フェリシモ新人社員。ファッションカタログ編集部に配属され、ファッションを楽しむ先にある「服をつかいきる」が気になりはじめたところ。

愛着のある服が黒く染まって新品同様に。

えいこ えいこ

工房で染め替えの工程を見学させてもらって、真っ黒に染まった服たちがずらりと並んで圧巻でした!

荒川さん 荒川さん

ジャケットとかGパンとか、Tシャツとか、いろいろあるでしょ。バッグとかキャップとか面白いですよね。汗染みや日焼けなども黒に染まってきれいになります。

えいこ えいこ

このパンツは、ステッチの白が残って網目のような模様になっていますね。

荒川さん 荒川さん

元々白いパンツに使われていた白の縫製糸が染まらずに残っているんだと思います。お客さまも届いたらびっくりしはるやろね(笑)。赤いコートは下地が赤なので赤みがかった黒に染まりますし、このワンピースは綿の部分が黒、化繊の部分がグレーの2トーンになっている。頼んだ方はこんなふうになるなんて想像もしなかったと思いますよ。そんな驚きも楽しみの一つとして、オーダーしてくださるお客さまが多いです。

えいこ えいこ

染め替えをされたお客さまから、どんなお声が届いていますか?

荒川さん 荒川さん

ある方は形見のコートを送ってくださって「コートとともに思い出もよみがえりました」と喜んでおられました。底部分に汚れや黄ばみが目立つトートバッグを染めた方からは「汚れが見えなくなり、白く染め残ったステッチも気に入りました」という声をいただきました。
みなさま、ほとんどがリピーターです。毎日、日本全国からいろいろな服が届きます。染め替えをしてでも長く着たいと思っている服ですから、お客さまの愛着が伝わりますよね。

えいこ えいこ

海外から送ってくださるお客さまもいらっしゃるのでしょうか。

荒川さん 荒川さん

ネット版ニューヨークタイムズで紹介されたことから、ニューヨークから送ってくださる方がいます。とても気に入ってくださって、毎回4、5点送ってくださいます。外国には「染め替え」という概念がないから面白いと思ってくださるようです。

「服を染めて大切に着る」を世界の常識にしたい

えいこ えいこ

この秋から、フェリシモとのコラボレーションも始まりましたね!

荒川さん 荒川さん

はい、すでに何点かお申し込みいただいています。どんなアイテムが届くか楽しみです。これからは、ますますSDGsやサスティナブルの視点が必要になります。今の若い人たちには、古いものを大切に着た方がかっこいいという発想もあります。服を染め替えて大切に着る、ということは時代の流れに合っているなと思います。

▶ **確認用データ**

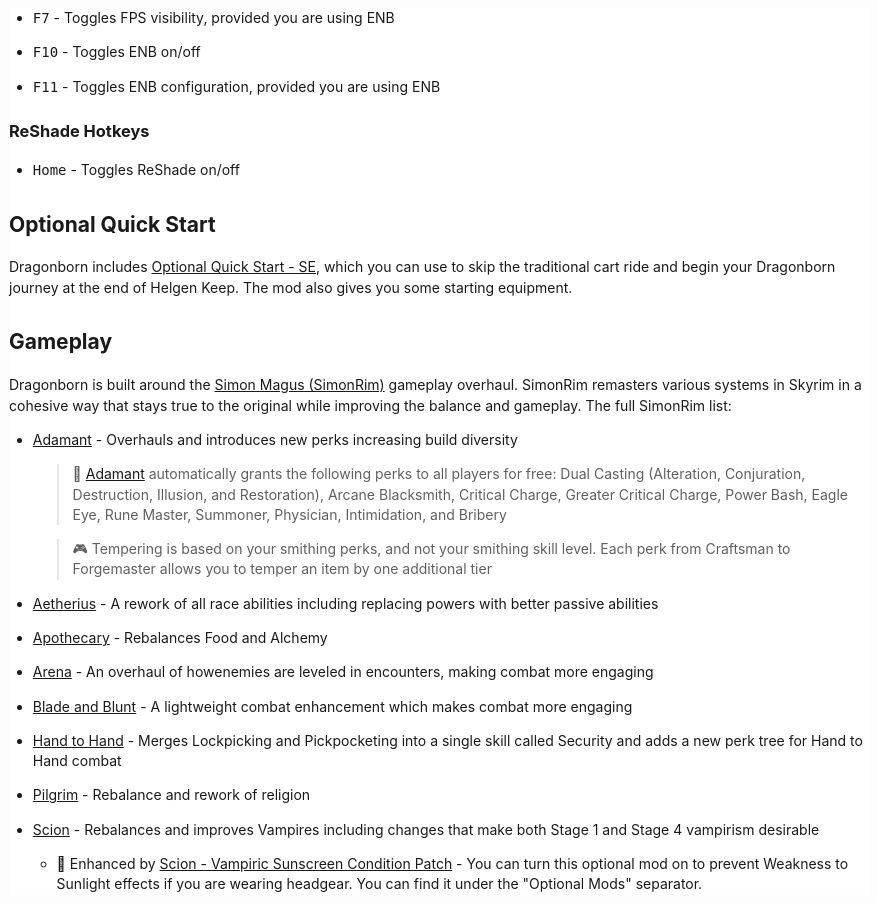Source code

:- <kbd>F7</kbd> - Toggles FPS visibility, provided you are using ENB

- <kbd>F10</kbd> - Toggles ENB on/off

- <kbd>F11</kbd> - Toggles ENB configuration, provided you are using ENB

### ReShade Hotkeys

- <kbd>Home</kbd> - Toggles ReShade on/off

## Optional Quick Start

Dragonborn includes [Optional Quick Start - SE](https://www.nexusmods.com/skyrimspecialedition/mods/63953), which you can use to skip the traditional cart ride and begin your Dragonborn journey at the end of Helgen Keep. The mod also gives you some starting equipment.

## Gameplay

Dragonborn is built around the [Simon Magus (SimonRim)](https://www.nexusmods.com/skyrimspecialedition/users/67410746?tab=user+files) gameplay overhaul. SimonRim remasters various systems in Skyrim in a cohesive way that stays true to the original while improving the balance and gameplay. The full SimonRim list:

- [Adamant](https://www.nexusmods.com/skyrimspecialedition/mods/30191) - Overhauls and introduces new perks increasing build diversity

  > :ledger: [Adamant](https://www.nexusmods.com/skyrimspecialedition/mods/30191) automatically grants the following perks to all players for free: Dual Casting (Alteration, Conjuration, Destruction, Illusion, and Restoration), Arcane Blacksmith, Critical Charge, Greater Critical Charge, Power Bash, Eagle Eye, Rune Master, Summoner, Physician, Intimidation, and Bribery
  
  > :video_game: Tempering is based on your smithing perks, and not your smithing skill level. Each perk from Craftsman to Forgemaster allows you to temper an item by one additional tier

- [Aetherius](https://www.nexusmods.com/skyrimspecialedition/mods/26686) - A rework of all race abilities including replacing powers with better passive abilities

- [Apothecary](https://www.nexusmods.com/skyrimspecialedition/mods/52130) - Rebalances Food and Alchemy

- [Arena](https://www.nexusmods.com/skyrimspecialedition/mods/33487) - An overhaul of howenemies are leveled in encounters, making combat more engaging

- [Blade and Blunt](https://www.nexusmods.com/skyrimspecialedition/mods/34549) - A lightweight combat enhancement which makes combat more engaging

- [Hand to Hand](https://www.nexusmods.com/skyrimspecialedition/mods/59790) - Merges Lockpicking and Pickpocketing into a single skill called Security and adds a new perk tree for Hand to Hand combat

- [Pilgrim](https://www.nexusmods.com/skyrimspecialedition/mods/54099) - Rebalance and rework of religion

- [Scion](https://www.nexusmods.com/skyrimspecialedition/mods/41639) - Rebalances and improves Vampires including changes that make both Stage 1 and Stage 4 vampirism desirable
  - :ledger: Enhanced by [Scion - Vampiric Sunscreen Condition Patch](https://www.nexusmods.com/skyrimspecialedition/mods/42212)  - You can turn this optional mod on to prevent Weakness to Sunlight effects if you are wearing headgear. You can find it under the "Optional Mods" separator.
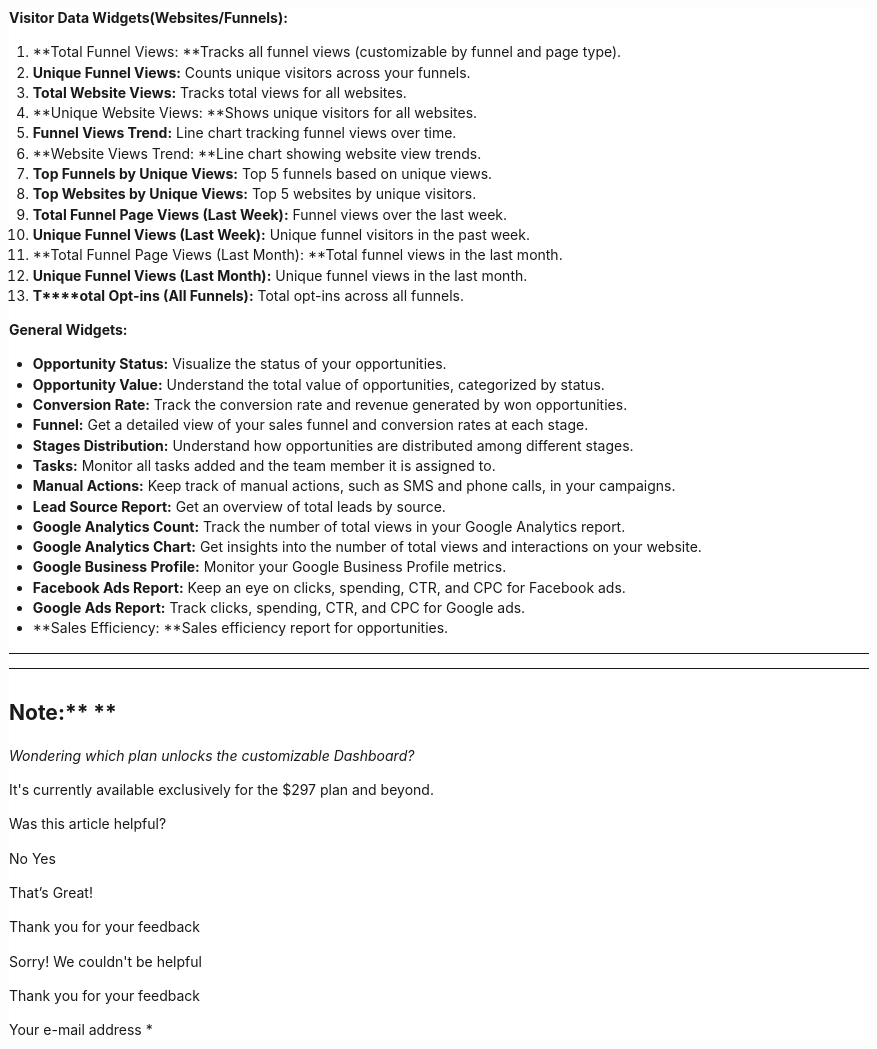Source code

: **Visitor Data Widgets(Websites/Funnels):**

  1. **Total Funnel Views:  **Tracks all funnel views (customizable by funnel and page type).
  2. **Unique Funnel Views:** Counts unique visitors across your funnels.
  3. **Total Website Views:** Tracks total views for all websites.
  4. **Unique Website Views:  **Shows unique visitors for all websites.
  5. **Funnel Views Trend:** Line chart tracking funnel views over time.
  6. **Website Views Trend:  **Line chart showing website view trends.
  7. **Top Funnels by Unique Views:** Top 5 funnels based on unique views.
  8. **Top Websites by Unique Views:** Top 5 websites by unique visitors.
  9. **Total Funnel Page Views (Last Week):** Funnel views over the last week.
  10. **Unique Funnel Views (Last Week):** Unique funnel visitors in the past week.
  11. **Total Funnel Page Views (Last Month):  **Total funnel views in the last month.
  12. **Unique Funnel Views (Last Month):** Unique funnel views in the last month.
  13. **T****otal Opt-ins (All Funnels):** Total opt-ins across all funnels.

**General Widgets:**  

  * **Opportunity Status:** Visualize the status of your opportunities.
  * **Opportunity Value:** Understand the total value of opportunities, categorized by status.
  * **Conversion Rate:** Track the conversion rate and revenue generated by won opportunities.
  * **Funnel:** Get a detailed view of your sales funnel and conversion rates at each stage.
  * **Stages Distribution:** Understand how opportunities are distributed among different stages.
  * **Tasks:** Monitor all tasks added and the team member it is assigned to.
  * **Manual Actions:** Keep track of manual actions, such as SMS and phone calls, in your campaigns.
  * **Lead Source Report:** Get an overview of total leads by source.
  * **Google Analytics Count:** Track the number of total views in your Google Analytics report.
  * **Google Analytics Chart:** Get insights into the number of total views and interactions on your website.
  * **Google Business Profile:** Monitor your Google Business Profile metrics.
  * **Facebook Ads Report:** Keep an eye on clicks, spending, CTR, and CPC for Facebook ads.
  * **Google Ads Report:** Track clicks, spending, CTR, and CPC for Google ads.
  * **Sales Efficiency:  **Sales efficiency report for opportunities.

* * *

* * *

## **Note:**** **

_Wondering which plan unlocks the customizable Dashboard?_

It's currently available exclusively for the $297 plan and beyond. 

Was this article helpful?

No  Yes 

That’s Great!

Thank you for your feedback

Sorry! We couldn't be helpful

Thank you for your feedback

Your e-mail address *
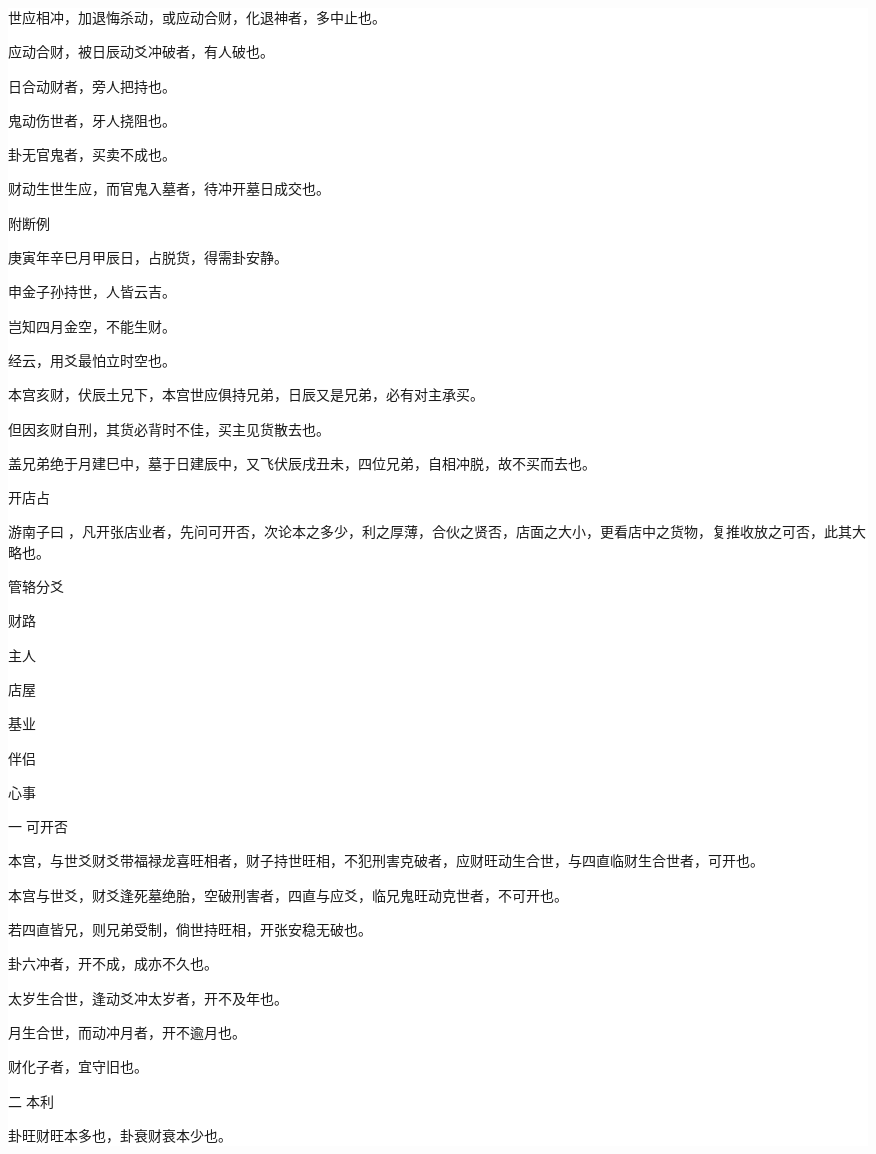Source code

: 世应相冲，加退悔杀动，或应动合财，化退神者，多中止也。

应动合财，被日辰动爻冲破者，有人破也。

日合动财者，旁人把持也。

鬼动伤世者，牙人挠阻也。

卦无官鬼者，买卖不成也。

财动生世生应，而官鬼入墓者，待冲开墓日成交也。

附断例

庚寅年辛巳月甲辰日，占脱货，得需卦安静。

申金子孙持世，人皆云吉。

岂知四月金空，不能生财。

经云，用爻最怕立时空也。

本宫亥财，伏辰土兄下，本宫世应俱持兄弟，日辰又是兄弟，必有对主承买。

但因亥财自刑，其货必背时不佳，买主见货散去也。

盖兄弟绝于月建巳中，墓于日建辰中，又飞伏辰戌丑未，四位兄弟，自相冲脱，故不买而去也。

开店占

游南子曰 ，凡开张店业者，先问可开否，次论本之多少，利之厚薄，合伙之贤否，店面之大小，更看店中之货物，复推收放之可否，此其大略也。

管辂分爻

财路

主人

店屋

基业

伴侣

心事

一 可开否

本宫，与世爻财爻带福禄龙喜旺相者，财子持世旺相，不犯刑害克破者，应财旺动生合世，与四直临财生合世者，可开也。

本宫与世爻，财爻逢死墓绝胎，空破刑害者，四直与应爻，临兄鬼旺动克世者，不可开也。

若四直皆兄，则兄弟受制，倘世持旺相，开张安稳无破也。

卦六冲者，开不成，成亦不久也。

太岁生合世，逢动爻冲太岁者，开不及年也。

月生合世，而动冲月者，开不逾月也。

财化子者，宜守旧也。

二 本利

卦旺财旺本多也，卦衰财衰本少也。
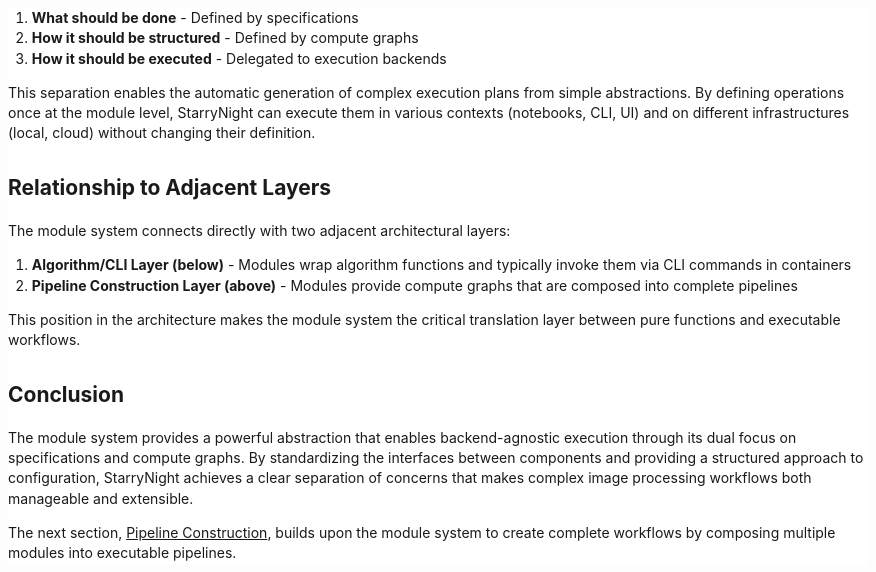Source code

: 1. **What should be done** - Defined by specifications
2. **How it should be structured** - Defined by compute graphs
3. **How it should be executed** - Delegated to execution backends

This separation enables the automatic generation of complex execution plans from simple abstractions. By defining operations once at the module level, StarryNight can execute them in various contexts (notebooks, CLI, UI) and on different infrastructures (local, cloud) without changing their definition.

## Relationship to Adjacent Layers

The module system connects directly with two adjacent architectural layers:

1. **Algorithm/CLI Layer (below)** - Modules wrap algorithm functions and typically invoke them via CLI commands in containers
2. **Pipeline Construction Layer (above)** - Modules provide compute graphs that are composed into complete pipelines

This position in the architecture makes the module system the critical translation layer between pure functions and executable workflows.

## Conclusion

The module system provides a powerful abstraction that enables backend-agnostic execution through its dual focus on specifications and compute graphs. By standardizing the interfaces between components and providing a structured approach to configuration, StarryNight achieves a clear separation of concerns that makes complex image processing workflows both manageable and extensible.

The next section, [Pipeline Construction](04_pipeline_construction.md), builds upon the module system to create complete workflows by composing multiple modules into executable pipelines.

▶ **作業指示**
染め替えについての文章から、「このパンツは、ステッチの白が残って網目のような模様になっていますね。」から「染め替えをされたお客さまから、どんなお声が届いていますか?」までをそのまま書き写してください。

▶ **期待する出力**
このパンツは、ステッチの白が残って網目のような模様になっていますね。

荒川さん 荒川さん

元々白いパンツに使われていた白の縫製糸が染まらずに残っているんだと思います。お客さまも届いたらびっくりしはるやろね(笑)。赤いコートは下地が赤なので赤みがかった黒に染まりますし、このワンピースは綿の部分が黒、化繊の部分がグレーの2トーンになっている。頼んだ方はこんなふうになるなんて想像もしなかったと思いますよ。そんな驚きも楽しみの一つとして、オーダーしてくださるお客さまが多いです。

えいこ えいこ

染め替えをされたお客さまから、どんなお声が届いていますか?